Jenis evaluasi ada dua macam, yaitu :
a. Evaluasi Formatif
Evaluasi yang dilakukan pada saat memberikan intervensi dengan respon
segera.
b. Evaluasi Sumatif
Merupakan rekapitulasi dari hasil observasi dan analisis status pasien pada
saat tertentu berdasarkan tujuan rekapitulasi dari hasil yang direncanakan
pada tahap perencanaan. Ada tiga alternatif yang dapat dipergunakan oleh
perawat dalam memutuskan/ menilai :
- Tujuan tercapai : Jika klien menunjukkan perubahan sesuai dengan
standar yang telah ditetapkan.
- Tujuan tercapai sebagian : Jika klien menunjukkan perubahan sebagian
dari standar dan kriteria yang telah ditetapkan.
- Tujuan tidak tercapai : Jika klien tidak menunjukkan perubahan dan
kemajuan sama sekali dan akan timbul masalah baru (Deonges,2000:
635).
DAFTAR PUSTAKA

Brunner dan Suddarth, 2002, Keperawatan Medikal Bedah, Edisi 3, EGC, Jakarta.

Carpenito (2000), Diagnosa Keperawatan-Aplikasi pada Praktik Klinis, Ed. 6,


EGC, Jakarta.

Doenges at al (2000), Rencana Asuhan Keperawatan, Ed.3, EGC, Jakarta.

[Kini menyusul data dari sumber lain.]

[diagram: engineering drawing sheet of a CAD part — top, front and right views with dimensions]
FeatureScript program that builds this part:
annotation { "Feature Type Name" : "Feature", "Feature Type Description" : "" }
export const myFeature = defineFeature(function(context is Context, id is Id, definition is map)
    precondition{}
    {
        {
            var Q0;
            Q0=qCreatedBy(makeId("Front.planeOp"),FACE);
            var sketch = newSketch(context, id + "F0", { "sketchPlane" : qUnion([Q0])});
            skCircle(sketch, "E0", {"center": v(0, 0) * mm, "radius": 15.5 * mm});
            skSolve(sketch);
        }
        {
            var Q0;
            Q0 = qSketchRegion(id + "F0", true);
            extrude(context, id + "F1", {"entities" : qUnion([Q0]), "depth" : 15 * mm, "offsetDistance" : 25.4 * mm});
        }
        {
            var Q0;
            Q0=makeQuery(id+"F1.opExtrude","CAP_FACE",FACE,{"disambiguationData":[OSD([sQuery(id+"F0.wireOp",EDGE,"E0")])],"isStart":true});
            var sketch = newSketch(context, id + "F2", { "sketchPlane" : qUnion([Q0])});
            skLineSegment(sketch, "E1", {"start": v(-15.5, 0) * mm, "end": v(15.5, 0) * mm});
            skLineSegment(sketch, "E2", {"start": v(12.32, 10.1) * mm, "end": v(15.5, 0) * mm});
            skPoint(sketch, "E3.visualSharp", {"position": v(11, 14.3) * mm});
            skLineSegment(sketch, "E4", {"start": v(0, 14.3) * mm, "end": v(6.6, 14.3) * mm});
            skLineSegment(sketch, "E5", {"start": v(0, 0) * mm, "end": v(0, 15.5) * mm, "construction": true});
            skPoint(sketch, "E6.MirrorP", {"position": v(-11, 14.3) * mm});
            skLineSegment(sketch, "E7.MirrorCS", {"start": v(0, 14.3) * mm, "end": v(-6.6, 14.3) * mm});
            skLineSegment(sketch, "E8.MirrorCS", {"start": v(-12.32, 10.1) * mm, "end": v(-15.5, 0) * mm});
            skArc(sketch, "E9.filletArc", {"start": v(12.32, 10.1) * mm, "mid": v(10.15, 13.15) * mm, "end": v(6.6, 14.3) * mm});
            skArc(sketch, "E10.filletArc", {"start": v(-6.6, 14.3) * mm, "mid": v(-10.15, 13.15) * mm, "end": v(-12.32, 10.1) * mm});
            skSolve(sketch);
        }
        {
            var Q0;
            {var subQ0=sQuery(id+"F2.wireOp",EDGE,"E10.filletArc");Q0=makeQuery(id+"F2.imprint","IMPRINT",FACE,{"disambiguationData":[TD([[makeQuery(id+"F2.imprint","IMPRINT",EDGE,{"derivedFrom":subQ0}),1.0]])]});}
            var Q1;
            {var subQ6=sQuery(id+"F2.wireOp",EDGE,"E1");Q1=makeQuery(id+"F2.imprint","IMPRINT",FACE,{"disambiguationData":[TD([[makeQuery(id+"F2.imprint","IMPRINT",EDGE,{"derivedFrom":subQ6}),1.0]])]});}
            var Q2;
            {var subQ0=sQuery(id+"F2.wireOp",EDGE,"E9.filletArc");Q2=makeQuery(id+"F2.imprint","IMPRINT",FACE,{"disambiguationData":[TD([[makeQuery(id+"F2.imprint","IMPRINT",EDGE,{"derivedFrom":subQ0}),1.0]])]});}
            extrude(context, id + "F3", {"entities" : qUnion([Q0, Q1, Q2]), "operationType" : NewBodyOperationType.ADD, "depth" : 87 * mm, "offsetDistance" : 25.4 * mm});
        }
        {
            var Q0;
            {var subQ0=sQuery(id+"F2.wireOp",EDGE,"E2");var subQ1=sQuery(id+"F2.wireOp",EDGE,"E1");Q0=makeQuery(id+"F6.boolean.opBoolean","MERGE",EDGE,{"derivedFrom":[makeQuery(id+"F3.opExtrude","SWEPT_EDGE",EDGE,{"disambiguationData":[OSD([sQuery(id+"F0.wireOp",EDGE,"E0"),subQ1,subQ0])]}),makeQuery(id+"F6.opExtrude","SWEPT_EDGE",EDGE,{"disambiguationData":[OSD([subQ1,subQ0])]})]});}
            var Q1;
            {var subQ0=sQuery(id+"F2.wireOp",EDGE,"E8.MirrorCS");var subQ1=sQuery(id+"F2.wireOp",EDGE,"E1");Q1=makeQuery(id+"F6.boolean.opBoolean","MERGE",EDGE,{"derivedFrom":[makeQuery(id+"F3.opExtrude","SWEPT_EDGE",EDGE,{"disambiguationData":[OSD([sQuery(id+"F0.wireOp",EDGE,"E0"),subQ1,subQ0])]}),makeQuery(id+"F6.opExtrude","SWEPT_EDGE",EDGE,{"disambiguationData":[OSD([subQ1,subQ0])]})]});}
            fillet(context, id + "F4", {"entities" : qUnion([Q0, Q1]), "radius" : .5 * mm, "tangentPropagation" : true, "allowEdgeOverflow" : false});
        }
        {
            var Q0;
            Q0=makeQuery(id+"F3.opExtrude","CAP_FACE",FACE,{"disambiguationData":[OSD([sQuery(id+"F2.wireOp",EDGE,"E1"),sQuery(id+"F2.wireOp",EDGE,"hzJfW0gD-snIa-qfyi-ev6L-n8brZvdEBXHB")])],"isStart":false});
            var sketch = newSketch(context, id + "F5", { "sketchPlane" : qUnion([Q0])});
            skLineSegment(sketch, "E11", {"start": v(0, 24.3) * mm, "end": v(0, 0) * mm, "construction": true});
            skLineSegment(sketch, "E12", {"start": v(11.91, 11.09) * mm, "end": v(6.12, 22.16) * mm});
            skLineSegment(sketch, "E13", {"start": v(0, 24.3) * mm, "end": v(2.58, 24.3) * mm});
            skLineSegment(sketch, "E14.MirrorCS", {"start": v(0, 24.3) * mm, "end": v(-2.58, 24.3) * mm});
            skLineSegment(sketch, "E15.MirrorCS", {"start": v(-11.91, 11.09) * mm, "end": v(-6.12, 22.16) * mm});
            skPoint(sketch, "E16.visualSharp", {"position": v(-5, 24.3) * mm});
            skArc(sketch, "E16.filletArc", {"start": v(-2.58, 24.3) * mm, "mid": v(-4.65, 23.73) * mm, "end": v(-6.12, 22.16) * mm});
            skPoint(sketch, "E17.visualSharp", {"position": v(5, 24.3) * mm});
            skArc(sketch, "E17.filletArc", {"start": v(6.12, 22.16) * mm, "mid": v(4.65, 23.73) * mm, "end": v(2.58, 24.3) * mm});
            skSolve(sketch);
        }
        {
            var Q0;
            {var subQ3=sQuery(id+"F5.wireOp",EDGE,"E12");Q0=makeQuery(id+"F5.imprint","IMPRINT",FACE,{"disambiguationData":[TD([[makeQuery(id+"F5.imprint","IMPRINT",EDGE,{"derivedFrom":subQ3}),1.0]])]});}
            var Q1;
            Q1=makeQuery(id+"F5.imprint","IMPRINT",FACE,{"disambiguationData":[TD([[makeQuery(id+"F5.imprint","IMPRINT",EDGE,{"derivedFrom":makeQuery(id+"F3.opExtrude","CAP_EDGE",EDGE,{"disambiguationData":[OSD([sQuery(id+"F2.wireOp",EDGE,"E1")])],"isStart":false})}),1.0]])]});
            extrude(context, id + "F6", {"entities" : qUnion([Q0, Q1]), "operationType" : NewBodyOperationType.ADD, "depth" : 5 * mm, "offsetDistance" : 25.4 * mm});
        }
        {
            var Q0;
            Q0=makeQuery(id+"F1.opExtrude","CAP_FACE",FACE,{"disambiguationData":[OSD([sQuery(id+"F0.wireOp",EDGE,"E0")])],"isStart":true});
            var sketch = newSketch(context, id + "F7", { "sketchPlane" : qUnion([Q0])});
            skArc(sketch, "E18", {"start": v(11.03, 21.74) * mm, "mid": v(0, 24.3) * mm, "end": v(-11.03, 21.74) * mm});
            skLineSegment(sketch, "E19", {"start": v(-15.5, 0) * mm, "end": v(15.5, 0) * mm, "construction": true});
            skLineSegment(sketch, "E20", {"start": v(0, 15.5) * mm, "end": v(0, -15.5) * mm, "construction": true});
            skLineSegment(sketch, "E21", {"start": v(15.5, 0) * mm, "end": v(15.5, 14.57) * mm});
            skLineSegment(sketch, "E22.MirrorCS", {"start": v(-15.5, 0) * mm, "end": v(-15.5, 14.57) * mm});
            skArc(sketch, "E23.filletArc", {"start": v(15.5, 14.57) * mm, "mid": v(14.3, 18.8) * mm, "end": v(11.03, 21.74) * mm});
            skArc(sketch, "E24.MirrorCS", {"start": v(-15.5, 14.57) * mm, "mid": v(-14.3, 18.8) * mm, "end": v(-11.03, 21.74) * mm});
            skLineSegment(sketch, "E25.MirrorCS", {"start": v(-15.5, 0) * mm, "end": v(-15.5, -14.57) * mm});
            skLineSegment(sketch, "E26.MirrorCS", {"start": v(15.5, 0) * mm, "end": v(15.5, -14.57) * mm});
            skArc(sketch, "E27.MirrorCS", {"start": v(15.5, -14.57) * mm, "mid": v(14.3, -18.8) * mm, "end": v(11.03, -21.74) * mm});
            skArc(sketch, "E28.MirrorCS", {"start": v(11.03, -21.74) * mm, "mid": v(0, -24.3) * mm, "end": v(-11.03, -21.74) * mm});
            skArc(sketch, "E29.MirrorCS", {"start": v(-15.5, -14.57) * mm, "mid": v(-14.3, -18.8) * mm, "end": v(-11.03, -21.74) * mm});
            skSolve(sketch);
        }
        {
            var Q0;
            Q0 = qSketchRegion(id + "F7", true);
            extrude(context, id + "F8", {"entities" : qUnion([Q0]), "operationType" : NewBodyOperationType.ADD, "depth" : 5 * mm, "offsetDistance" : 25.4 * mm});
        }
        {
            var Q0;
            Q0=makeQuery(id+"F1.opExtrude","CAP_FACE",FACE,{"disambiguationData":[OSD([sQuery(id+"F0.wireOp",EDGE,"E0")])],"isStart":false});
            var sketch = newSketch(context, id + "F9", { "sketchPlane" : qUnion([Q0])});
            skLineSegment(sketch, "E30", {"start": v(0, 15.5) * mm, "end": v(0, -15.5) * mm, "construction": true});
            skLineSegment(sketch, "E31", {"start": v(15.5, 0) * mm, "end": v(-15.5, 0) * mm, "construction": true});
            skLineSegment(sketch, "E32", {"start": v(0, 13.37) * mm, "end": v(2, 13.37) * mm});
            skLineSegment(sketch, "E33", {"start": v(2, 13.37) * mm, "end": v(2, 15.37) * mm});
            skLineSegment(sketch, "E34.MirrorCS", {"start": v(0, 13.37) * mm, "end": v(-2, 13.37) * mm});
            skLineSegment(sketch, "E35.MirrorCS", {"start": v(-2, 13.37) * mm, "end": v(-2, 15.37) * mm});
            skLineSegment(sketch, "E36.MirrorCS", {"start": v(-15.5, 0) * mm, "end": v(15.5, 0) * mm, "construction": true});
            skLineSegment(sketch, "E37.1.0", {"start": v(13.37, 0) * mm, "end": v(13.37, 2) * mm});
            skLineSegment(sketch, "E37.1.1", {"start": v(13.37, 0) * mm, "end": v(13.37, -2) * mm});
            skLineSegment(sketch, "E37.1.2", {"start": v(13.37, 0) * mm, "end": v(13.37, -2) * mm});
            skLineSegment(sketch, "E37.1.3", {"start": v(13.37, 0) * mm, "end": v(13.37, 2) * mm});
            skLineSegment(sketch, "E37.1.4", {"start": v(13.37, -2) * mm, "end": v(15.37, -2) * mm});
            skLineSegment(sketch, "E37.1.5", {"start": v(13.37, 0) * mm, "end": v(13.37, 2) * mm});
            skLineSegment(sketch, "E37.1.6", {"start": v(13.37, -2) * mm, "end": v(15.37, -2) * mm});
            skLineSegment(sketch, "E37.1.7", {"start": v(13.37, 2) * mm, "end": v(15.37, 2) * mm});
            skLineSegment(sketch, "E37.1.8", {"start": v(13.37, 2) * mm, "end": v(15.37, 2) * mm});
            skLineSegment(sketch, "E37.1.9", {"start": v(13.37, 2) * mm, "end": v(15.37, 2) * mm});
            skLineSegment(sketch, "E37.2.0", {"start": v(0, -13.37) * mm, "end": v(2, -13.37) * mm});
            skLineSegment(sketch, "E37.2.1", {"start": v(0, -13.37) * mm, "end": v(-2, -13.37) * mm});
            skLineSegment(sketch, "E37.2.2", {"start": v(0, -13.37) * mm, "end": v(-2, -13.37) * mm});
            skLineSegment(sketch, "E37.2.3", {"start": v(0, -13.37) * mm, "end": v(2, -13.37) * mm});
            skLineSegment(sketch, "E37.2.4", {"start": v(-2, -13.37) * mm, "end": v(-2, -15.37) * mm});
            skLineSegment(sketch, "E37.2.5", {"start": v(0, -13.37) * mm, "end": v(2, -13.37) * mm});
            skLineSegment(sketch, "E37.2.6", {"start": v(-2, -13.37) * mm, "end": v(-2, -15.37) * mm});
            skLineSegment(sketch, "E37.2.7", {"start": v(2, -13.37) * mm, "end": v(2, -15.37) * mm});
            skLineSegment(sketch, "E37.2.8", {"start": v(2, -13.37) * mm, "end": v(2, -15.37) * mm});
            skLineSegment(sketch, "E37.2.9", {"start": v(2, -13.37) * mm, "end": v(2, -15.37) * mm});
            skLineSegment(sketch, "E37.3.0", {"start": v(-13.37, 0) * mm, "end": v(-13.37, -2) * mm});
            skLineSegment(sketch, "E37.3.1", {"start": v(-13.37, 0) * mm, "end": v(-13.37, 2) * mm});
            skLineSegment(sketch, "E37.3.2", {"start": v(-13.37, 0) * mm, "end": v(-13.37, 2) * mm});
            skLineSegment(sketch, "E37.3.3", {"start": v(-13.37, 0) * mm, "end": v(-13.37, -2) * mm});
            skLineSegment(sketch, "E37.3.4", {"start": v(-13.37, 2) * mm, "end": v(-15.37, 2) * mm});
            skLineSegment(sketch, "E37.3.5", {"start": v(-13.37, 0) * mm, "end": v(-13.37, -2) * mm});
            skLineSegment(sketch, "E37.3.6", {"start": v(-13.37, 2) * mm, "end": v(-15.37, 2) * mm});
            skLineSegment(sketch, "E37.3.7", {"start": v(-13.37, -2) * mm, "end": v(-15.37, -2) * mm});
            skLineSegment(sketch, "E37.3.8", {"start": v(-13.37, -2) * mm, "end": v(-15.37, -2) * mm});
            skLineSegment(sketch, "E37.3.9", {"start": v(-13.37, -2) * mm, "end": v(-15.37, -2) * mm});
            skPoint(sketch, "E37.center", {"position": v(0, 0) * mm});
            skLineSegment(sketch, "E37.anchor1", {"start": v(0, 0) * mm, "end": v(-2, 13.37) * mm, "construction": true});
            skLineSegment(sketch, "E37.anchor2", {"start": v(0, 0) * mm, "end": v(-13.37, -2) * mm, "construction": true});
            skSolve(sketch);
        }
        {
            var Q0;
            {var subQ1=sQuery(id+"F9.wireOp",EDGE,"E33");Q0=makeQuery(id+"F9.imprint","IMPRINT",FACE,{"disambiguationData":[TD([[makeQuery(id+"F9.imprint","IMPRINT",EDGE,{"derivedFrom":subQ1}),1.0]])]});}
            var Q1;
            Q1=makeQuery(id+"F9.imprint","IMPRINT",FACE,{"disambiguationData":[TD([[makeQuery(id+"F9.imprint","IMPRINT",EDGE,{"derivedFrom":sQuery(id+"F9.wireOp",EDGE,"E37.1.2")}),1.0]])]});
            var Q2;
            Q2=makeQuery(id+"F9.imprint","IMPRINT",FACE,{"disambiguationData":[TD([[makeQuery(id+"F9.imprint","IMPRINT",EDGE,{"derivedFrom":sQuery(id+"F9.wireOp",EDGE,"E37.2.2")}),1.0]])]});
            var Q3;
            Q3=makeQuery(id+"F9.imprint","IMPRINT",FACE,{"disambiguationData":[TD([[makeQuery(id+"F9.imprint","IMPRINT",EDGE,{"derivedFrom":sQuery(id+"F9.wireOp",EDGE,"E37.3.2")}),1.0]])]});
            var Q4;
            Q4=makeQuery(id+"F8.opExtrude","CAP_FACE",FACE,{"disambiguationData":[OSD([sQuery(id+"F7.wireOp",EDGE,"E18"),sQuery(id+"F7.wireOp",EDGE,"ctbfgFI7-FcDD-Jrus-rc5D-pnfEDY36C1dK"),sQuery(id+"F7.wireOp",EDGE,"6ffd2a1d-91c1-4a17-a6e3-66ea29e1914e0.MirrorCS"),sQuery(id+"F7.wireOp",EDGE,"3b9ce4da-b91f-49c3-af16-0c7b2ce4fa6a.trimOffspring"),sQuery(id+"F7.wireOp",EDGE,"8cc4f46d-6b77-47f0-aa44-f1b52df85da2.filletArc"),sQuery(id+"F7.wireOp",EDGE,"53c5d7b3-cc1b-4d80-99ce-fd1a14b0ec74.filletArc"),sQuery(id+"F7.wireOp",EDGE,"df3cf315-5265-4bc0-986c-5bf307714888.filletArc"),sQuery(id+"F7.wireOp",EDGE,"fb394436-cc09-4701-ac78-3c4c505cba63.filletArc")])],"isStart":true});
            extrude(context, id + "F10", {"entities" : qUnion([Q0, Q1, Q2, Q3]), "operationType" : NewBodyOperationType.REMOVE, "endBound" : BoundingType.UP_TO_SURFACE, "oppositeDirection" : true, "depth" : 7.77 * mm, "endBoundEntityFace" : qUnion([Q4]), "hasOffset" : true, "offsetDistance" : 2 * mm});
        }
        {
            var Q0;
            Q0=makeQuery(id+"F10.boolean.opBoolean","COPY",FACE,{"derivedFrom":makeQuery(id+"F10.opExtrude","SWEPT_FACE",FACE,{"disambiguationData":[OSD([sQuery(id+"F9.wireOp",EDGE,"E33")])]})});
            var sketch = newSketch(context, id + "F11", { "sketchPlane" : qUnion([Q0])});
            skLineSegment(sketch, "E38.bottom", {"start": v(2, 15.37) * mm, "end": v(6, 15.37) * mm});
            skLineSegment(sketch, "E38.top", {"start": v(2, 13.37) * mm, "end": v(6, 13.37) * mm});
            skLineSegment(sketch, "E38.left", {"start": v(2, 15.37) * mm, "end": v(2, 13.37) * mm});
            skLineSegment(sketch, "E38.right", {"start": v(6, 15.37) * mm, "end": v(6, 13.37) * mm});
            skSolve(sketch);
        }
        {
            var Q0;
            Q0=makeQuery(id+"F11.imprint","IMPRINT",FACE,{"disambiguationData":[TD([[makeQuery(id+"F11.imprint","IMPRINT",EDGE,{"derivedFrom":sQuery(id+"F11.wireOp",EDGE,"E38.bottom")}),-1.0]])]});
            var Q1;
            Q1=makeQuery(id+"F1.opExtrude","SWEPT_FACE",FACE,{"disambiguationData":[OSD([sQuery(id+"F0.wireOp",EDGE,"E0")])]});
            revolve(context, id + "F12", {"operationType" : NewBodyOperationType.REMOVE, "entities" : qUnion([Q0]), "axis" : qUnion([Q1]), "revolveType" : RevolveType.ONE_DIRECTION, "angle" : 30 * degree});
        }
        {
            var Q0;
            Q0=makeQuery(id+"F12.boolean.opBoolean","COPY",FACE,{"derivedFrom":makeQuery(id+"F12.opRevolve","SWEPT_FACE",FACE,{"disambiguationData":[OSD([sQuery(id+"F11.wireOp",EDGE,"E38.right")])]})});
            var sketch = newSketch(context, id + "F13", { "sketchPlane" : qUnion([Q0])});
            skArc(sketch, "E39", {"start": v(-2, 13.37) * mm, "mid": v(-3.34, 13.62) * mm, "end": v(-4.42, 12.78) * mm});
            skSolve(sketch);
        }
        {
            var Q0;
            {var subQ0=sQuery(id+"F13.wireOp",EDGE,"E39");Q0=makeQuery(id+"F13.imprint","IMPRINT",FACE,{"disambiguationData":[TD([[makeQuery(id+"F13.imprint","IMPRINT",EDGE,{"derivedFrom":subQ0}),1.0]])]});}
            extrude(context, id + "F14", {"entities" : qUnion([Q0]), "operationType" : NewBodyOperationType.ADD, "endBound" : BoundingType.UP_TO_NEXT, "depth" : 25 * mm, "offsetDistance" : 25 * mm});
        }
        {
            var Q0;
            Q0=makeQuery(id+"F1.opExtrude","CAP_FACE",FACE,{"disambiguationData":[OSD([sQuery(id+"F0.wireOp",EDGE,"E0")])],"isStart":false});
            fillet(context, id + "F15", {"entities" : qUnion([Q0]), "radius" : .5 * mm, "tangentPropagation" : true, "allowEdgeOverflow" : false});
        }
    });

Ircham Machfoedz, 2007. Pertolongan Pertama di Rumah, di Tempat Kerja, atau


di Perjalanan. Yogyakarta: Fitramaya

Johnson, M., et all. 2000. Nursing Outcomes Classification (NOC) Second


Edition. New Jersey: Upper Saddle River

Mansjoer, A dkk. 2007. Kapita Selekta Kedokteran, Jilid 1 edisi 3. Jakarta: Media
Aesculapius

Santosa, Budi. 2007. Panduan Diagnosa Keperawatan NANDA 2005-2006.


Jakarta: Prima Medika

Smeltzer, S.C., 2001, Buku Ajar Keperawatan Medikal Bedah, EGC, Jakarta.